§ Extract to read:
((

Anomaly Forecast of Sensor Data in Energy Intensive Industries – Part II: The Machine Learning Execution
This blog post provides easy reference and sample code for some of the functionality typically required when dealing with Time Series data. For detailed background of some of the real world problems in this area refer to part 1 of this blog post by Rafael Pacheco
Here is a high-level overview of parts of the SAP Business Technology Platform that will be discussed for the anomaly prediction of sensor data
The blog post will cover the typical ML Model Life cycle in the context of usecase:
Dealing with Sensor Data
In today’s automated industrial production scenarios there are tens or hundreds of sensor constantly generating new data which could provide vital information on both the current and predicted operational metrics. This data can also be analyzed historically to find root-cause analysis retrospectively. In this blog post we will focus on how to extract information from this data in order to predict anomalies in the near future, on the order of minutes so as corrective action can be taken and the production process can continue with minimal disruption while maintaining quality.

))

Reproduce the anomaly-forecasting excerpt word for word, from start to finish. The entries that follow stand apart from the anomaly-forecasting excerpt.

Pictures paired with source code
((

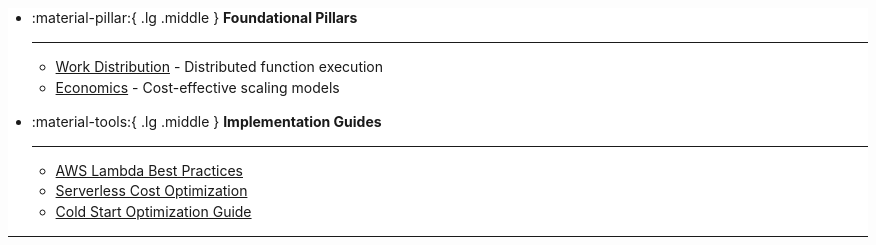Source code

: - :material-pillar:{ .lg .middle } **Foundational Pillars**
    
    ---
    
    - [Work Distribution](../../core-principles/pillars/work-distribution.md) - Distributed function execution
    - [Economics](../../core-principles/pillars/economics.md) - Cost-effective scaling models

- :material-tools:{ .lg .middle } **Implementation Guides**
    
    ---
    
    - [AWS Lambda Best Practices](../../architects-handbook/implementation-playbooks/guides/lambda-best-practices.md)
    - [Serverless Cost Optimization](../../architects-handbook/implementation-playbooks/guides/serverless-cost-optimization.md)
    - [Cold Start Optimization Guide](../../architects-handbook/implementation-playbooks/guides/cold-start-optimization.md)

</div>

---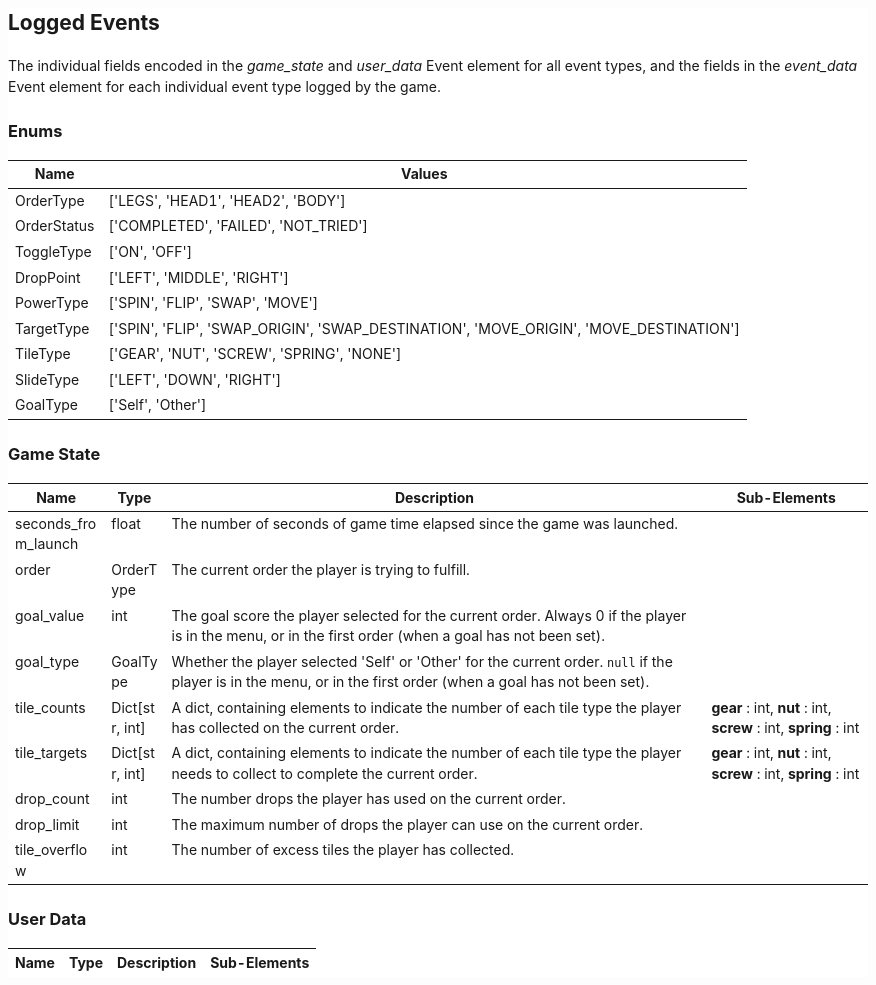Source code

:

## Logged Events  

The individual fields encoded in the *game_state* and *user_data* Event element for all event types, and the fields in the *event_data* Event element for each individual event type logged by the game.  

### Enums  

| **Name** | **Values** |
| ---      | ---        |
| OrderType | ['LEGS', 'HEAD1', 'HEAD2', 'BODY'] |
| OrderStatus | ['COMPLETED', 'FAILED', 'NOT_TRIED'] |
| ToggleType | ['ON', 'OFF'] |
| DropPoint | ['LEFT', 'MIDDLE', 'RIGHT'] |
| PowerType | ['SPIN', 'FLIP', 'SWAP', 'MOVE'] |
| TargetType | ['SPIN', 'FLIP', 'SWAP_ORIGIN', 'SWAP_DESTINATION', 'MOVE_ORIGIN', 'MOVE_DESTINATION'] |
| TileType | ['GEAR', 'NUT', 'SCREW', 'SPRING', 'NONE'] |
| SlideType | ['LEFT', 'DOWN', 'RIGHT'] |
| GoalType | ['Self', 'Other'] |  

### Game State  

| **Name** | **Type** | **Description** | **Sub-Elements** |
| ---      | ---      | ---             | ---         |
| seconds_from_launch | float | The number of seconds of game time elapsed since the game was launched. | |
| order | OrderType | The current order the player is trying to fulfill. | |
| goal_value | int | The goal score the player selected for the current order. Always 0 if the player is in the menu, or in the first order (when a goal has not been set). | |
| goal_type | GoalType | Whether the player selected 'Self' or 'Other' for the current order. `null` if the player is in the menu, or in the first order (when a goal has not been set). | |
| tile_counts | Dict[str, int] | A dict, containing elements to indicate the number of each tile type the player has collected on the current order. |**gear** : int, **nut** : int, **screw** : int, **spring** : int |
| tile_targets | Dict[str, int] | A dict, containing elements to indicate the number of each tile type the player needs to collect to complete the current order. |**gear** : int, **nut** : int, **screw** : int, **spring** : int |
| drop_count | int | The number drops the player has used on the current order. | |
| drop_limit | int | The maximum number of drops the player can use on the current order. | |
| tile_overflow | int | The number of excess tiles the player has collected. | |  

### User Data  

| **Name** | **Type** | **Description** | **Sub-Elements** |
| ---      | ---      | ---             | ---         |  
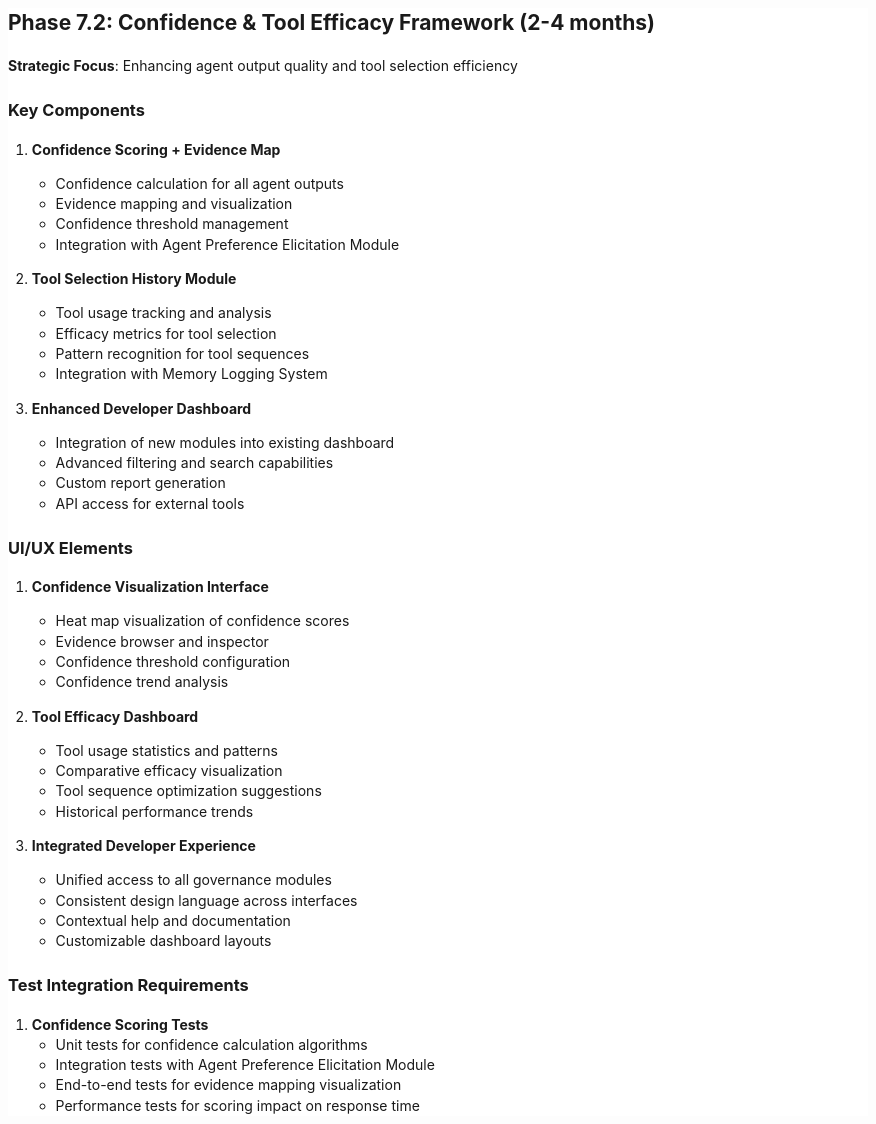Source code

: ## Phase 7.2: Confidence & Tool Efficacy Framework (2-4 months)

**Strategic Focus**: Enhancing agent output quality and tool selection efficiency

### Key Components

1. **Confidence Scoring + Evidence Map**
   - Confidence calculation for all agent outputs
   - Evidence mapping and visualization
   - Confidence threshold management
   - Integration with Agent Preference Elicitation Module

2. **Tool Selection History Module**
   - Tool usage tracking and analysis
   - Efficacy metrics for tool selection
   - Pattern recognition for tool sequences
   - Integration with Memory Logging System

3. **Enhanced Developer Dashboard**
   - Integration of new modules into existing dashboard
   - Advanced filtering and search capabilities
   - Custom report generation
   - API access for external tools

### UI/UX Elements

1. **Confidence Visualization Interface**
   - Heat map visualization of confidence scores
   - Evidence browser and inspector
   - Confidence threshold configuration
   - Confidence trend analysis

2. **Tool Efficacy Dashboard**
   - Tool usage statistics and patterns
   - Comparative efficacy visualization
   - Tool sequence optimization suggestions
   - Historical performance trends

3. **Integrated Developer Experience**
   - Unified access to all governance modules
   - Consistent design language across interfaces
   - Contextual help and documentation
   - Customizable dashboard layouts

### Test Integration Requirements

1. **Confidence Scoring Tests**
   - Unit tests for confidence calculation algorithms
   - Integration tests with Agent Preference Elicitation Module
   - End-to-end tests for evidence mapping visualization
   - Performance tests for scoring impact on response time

))

§ Response to the task:
Anomaly Forecast of Sensor Data in Energy Intensive Industries – Part II: The Machine Learning Execution
This blog post provides easy reference and sample code for some of the functionality typically required when dealing with Time Series data. For detailed background of some of the real world problems in this area refer to part 1 of this blog post by Rafael Pacheco
Here is a high-level overview of parts of the SAP Business Technology Platform that will be discussed for the anomaly prediction of sensor data
The blog post will cover the typical ML Model Life cycle in the context of usecase:
Dealing with Sensor Data
In today’s automated industrial production scenarios there are tens or hundreds of sensor constantly generating new data which could provide vital information on both the current and predicted operational metrics. This data can also be analyzed historically to find root-cause analysis retrospectively. In this blog post we will focus on how to extract information from this data in order to predict anomalies in the near future, on the order of minutes so as corrective action can be taken and the production process can continue with minimal disruption while maintaining quality.